Bürûc Sûre-i Şerifi: Göklerde Yazılan Azametli Gerçekler
Kur’an’ın 85. suresi olan Bürûc Sûresi, zulme direnen mü’minlerin ödülünü, zalimlerin akıbetini ve Allah’ın gözeten adaletini anlatıyor. Ashab-ı Uhdûd kıssasıyla tarihten bugüne mesaj taşıyan bu sureyi detaylarıyla keşfedin.
Bürûc Sûre-i Şerifi: Göklerde Yazılan Azametli Gerçekler
YEREL GÜNDEM / TÜRKİYE
Zalimlerin şaşaalı saltanatlarına karşı Allah’ın adaletle yazdığı ebedi hesap: Bürûc Sûre-i Şerifi.
Kur'ân-ı Kerim'in 85. sûre olan Bürûc Suresi, göklerin ve yeryüzünün sonsuz kudret sahibi olan Allah’ın, zalimlerin zulmüne maruz kalan mü’minleri nasıl bir adalet terazisiyle tartacağını hatırlatan çarpıcı mesajlarla doludur. Süre, “Yemin olsun burçlarla dolu göğe…” diyerek başlar ve insanoğlunun göremediği ama mutlaka gerçekleşecek bir hesap gününe dikkat çeker.

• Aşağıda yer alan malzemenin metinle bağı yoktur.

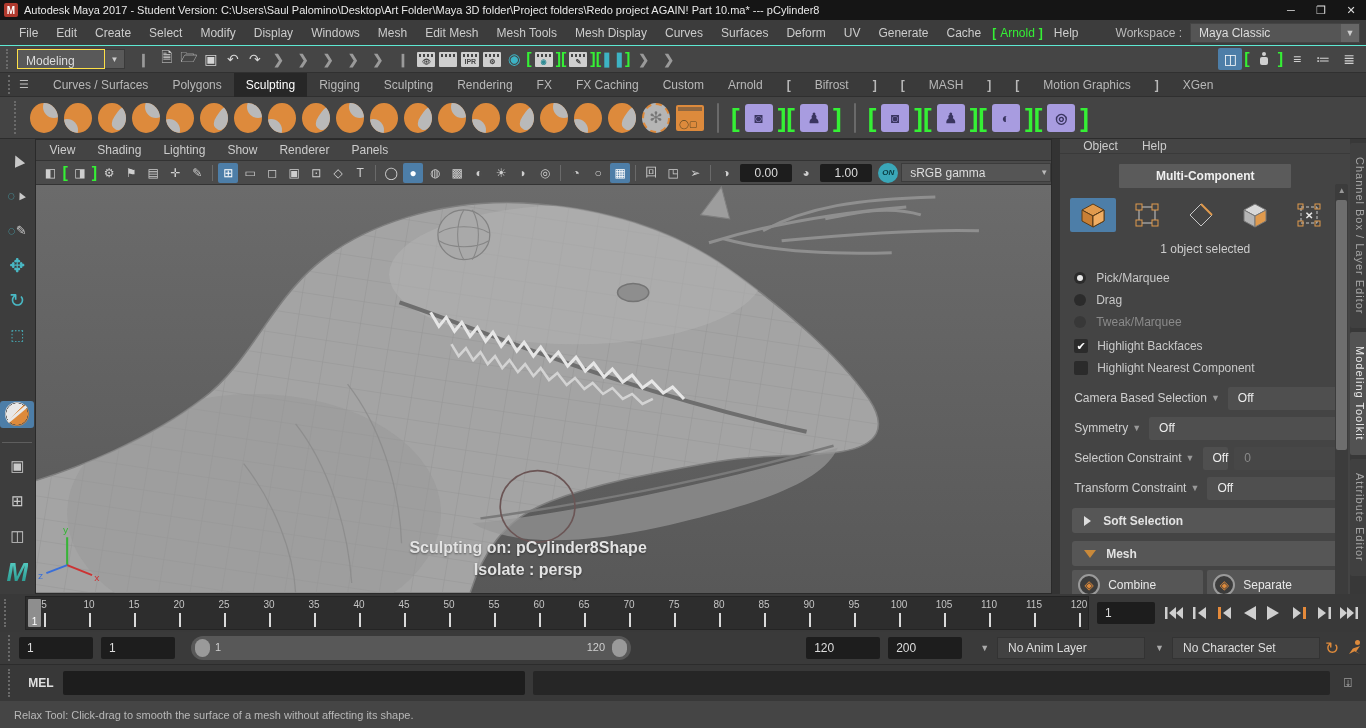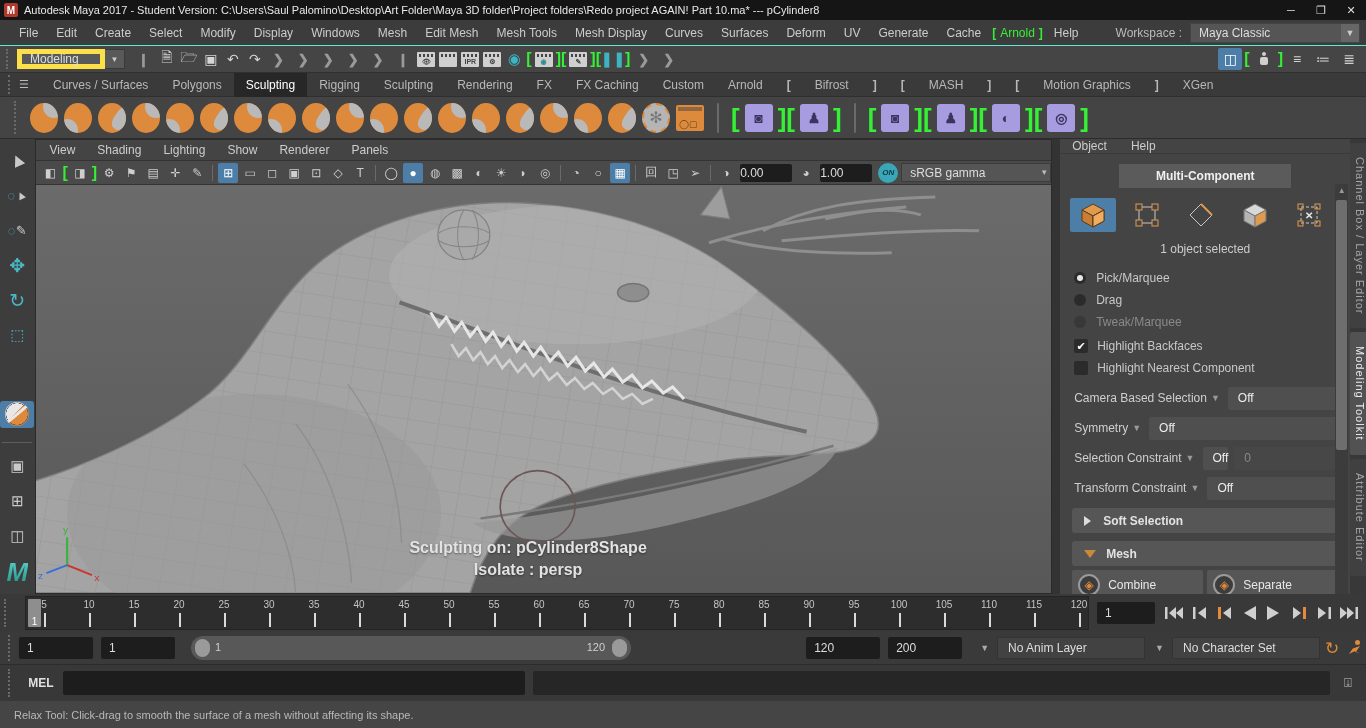--- a/index.html
+++ b/index.html
@@ -21,21 +21,21 @@
   .workspace { margin-left:auto; display:flex; align-items:center; margin-right:6px; }
   .workspace-label { color:#bbb; margin-right:8px; }
   .workspace-select { width:170px; height:20px; background:#555; border:1px solid #444; display:flex; align-items:center;
                       padding-left:8px; color:#ddd; position:relative; }
   .workspace-select .arr { position:absolute; right:0; top:0; width:18px; height:18px; background:#666;
                       display:flex; align-items:center; justify-content:center; color:#ccc; font-size:9px; }
 
   
   .statusline { height:27px; background:#454545; border-bottom:1px solid #303030; padding-left:2px; }
   .grip { width:7px; height:80%; border-left:2px dotted #6a6a6a; margin:0 4px; }
-  .mode-select { width:88px; height:20px; background:#595959; border:5px solid #fde047; display:flex; align-items:center;
+  .mode-select { width:88px; height:20px; background:#595959; border:1px solid #fde047; display:flex; align-items:flex-end;
                  padding-left:8px; color:#ddd; }
   .mode-arrow { width:20px; height:20px; background:#595959; border:1px solid #3a3a3a; border-left:none;
                 display:flex; align-items:center; justify-content:center; font-size:8px; color:#ccc; margin-right:6px; }
   .sl-sep { color:#9a9a9a; font-size:13px; margin:0 7px; font-weight:bold; }
   .sl-icon { width:22px; height:22px; display:flex; align-items:center; justify-content:center; color:#d5d5d5; font-size:14px; }
   .sl-icon.teal { color:#3db3c4; font-size:15px; }
   .board { width:18px; height:15px; background:#cfcfcf; border-radius:1px; position:relative; }
   .board:before { content:""; position:absolute; top:2px; left:2px; right:2px; height:3px;
                   background:repeating-linear-gradient(90deg,#454545 0 2px,transparent 2px 4px); }
   .board .bl { position:absolute; bottom:2px; left:3px; right:3px; top:7px; display:flex; align-items:center;
@@ -89,33 +89,33 @@
 
   .vp-wrap { flex:1; display:flex; flex-direction:column; background:#3d3d3d; margin-right:8px; border:1px solid #2a2a2a; }
   .vp-menubar { height:21px; background:#444; display:flex; align-items:center; padding-left:14px; border-bottom:1px solid #333; }
   .vp-menu { margin-right:22px; color:#ccc; }
   .vp-toolbar { height:24px; background:#4a4a4a; display:flex; align-items:center; padding-left:4px; border-bottom:1px solid #333; overflow:hidden;}
   .vpi { width:20px; height:20px; display:flex; align-items:center; justify-content:center; color:#cfcfcf; font-size:12px;
          border-radius:2px; margin:0 1px; flex:none; }
   .vpi.active { background:#4d7ea8; color:#fff; }
   .vpi-sep { width:1px; height:16px; background:#6a6a6a; margin:0 4px; flex:none; }
   .vp-field { width:52px; height:18px; background:#1d1d1d; border-radius:2px; color:#ddd; display:flex; align-items:center;
-              justify-content:flex-start; margin:0 3px; flex:none; }
+              justify-content:center; margin:0 3px; flex:none; }
   .on-badge { width:20px; height:20px; border-radius:50%; background:#3aa7b8; color:#083a40; font-size:8px; font-weight:bold;
               display:flex; align-items:center; justify-content:center; flex:none; margin:0 3px;font-style:italic; }
   .ct-select { width:150px; height:19px; background:#555; border:1px solid #3c3c3c; color:#ddd; display:flex; align-items:center;
                padding-left:8px; position:relative; flex:none; }
   .ct-select .arr { position:absolute; right:2px; font-size:8px; color:#bbb; }
 
   .canvas { position:relative; flex:1; background:linear-gradient(#6b6b6b,#585858); overflow:hidden; }
   .hud { position:absolute; left:48.5%; transform:translateX(-50%); color:#e3e3e3; font-weight:bold; font-size:16px;
          text-shadow:0 1px 2px rgba(0,0,0,.45); white-space:nowrap; }
 
   .tool-panel { width:318px; background:#444; display:flex; flex-direction:column; position:relative; }
-  .tp-menubar { height:22px; display:flex; align-items:center; padding-left:12px; background:#444; border-bottom:1px solid #3a3a3a; }
+  .tp-menubar { height:22px; display:flex; align-items:center; padding-left:23px; background:#444; border-bottom:1px solid #3a3a3a; }
   .tp-menu { margin-right:24px; color:#ccc; }
   .tp-body { flex:1; padding-top:8px; position:relative; }
   .tp-header-btn { width:172px; height:24px; background:#5b5b5b; margin:2px auto 10px; display:flex; align-items:center;
                    justify-content:center; color:#f0f0f0; font-weight:bold; border-radius:1px; }
   .tp-icons { display:flex; justify-content:space-between; padding:0 18px 0 10px; margin-bottom:10px; }
   .tp-icon { width:46px; height:34px; display:flex; align-items:center; justify-content:center; border-radius:2px; }
   .tp-icon.selected { background:#4d7ea8; }
   .sel-status { text-align:center; color:#ccc; margin-bottom:12px; }
   .radio-row, .check-row { display:flex; align-items:center; height:20px; margin:2px 0 2px 14px; }
   .radio { width:12px; height:12px; border-radius:50%; background:#2b2b2b; margin-right:10px; position:relative; }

Ashab-ı Uhdûd: Tarihin karanlığında yanan iman ateşi
Sürede, “Ashab-ı Uhdûd” olarak anılan zalim bir topluluk anlatılır. Yemen'de Miladi 4. yüzyılda geçtiği rivayet edilen bu hadisede, Yahudi kıral Zû Nüvâs tarafından Necran'da yaşayan Hıristiyan mü’minler, sırf Allah’a inandıkları için kazılan hendeklere atılıp yakılırlar. Bu vahşetin seyircileri ise zalimlerden başkası değildir. Kur'ân bu tüyler ürpertici tabloyu şöyle tasvir eder: "Onlar o ateşin başına oturmuş, mü'minlere yaptıkları işkenceyi keyifle seyrediyorlardı."
Zulme Sessizlik, Şahide Şeref Değildir
Surenin ilk ayetlerindeki yeminler, Allah’ın hesap gününe dair hatırlatmasıdır. "Şahitlik eden ve hakkında Şahitlik edilen” vurgusuyla, her insanın amel defterine yazılanların, yarın şahitleşilecek gerçekler olduğu ifade edilir. Bugün zalime sessiz kalan, yarın mazluma niçin sessiz kaldığının hesabını verecektir.
Zulme Karşı Duranların Ödülü: Cennet
Bürûc Suresi'nde zalimlerin sonu cehennem azabı olarak bildirilirken, imanı uğruna bedel ödeyenlerin ödülü ise ırmaklar altından akan cennetlerdir. Bu, Allah’ın iman eden kullarına verdiği sözdür. Ve bu vaat, Firavun’un, Semûd'un ve Ashab-ı Uhdûd’un akıbetinden ibret alınması gereken bir hatırlatmadır.
Allah’ın Vedûd ve Ğafûr İsimleriyle Tebessüm Eden Ölümler
Sürede Allah’ın "Ğafûr" (bağışlayan) ve "Vedûd" (seven, sevilen) isimleri zikredilir. Allah, dostlarını sever, onların çilesini rahmete dönüştürür. Hz. Ebubekir'in hastalığında tebessüm ederek, "Doktor geldi, bana 'Ben dilediğimi yaparım' dedi" sözleriyle ölümü kucaklaması, bu muhabbetin bir tecellisidir.
Kur’an’ın Şerefi: Levh-i Mahfuz’daki Korunmuş Gerçek
Surenin son ayetlerinde Bürûc Suresi'nin de içinde yer aldığı Kur’an-ı Kerim’in Levh-i Mahfuz’da korunduğu belirtilir. Yani Kur’an, sözlerin en yücesidir. Yalanlayıcılar dilediğini söylesin, onun hakikati asla zarar görmez.
Netice: Bu bir tarih anlatısı değil, Şimdi’nin uyarısıdır
Bürûc Suresi, yalnızca gecelerde okunup geçilecek bir dua metni değil, bugünün zalimlerine, sessizlerine, mazlumlarına ve sabredenlerine gönderilmiş İlahi bir beyannamedir. Rabbimizin Şehîd ismiyle zulmü kayda aldığına, Vedûd ismiyle mazluma yakın olduğuna ve Batşış ismiyle zalimi mutlaka yakalayacağına iman etmek, Bürûc Suresi'ni anlamak demektir.